PASSAGE ▸
□ □ □ □ □ □ □

Student leaders: Yashaar Daad and Louis Gringras

Team members: Isaac Tolley, Isabella Yeo Frank, Lucza Lj, Jared Stoloff, Asad Khan, Ela Tabbouche, Milla Ivanova, Kaavya Kanagarajah, Rohan Prakash, Sahil Shah, Ethan Santos, Yeshin Yoon, Peter Heywood, Joseph Hee, Cassidy Ashworth, Jian Hui Mo, Lucas Czajka, Arabella Henderson, Alexander Wallop, Nathan Leung and Gautam Krishna.

Primary PI: Mr Simon Hall

Secondary PI: Dr William Tibbits

Abstract

As a school located on the banks of the River Thames in London, we are focussing on the impact of cocaine upon the critically endangered European Eel, Anguilla anguilla. Concentrations of cocaine as low as 30 ng/L have been shown by studies to have detrimental impacts upon their migration and breeding patterns. We aim to solve this problem by using genetically modified E. coli bacteria immobilised in the primary sedimentation tanks of the sewers. We also designed a novel, hypoxia induced toxin-antitoxin kill switch which will destroy our bacteria in the presence of standard anaerobic processes in wastewater treatment plants and hence prevent our bacteria from spreading into the wider ecosystem.

□ □ □ □ □ □ □

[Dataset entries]
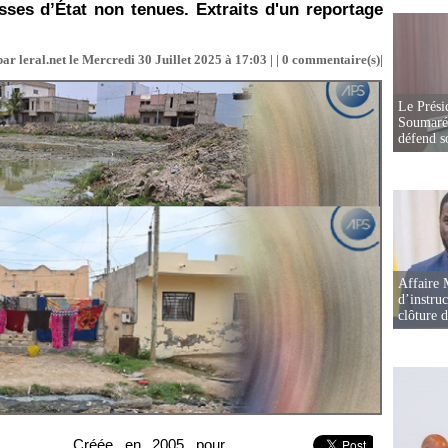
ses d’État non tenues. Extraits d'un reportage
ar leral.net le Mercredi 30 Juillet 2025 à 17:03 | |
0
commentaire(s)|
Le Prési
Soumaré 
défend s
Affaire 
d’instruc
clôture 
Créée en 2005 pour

□ □ □ □ □ □ □

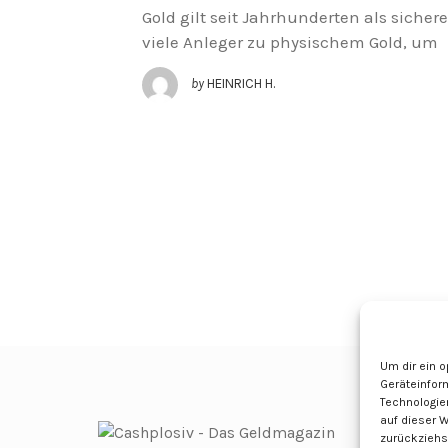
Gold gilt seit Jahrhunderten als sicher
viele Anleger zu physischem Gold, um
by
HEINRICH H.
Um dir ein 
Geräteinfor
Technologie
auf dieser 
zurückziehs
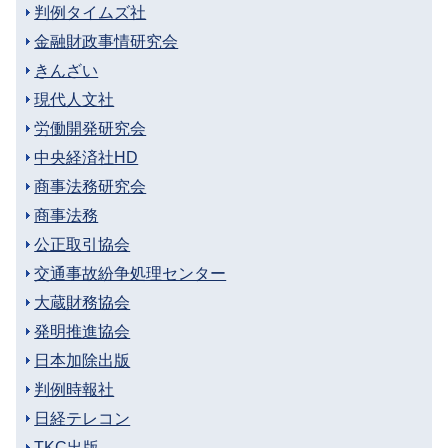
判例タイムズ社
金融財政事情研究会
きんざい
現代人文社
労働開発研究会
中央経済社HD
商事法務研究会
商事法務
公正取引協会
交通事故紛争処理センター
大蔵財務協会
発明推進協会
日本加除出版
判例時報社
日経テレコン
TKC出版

□ □ □ □ □ □ □

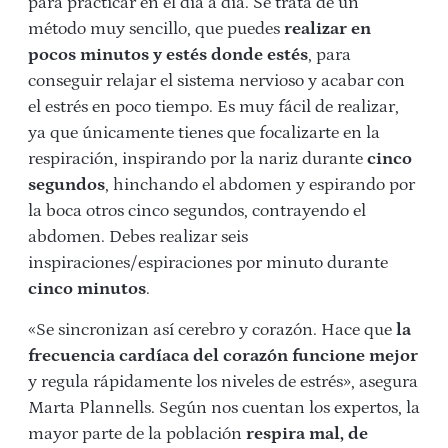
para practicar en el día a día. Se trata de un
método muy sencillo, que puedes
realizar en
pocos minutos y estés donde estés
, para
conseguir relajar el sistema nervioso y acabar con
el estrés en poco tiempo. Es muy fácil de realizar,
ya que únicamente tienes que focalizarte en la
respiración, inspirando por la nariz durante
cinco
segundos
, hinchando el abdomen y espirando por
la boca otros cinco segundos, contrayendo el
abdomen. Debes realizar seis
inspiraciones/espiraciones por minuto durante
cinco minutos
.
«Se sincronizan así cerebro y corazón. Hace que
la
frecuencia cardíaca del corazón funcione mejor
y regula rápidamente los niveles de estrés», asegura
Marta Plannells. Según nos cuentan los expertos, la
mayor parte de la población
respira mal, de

□ □ □ □ □ □ □

ABOUT THIS TASK ▸
Transcribe the eel project text from "Team members: Isaac" down to "and Gautam Krishna.".

TASK RESPONSE ▸
Team members: Isaac Tolley, Isabella Yeo Frank, Lucza Lj, Jared Stoloff, Asad Khan, Ela Tabbouche, Milla Ivanova, Kaavya Kanagarajah, Rohan Prakash, Sahil Shah, Ethan Santos, Yeshin Yoon, Peter Heywood, Joseph Hee, Cassidy Ashworth, Jian Hui Mo, Lucas Czajka, Arabella Henderson, Alexander Wallop, Nathan Leung and Gautam Krishna.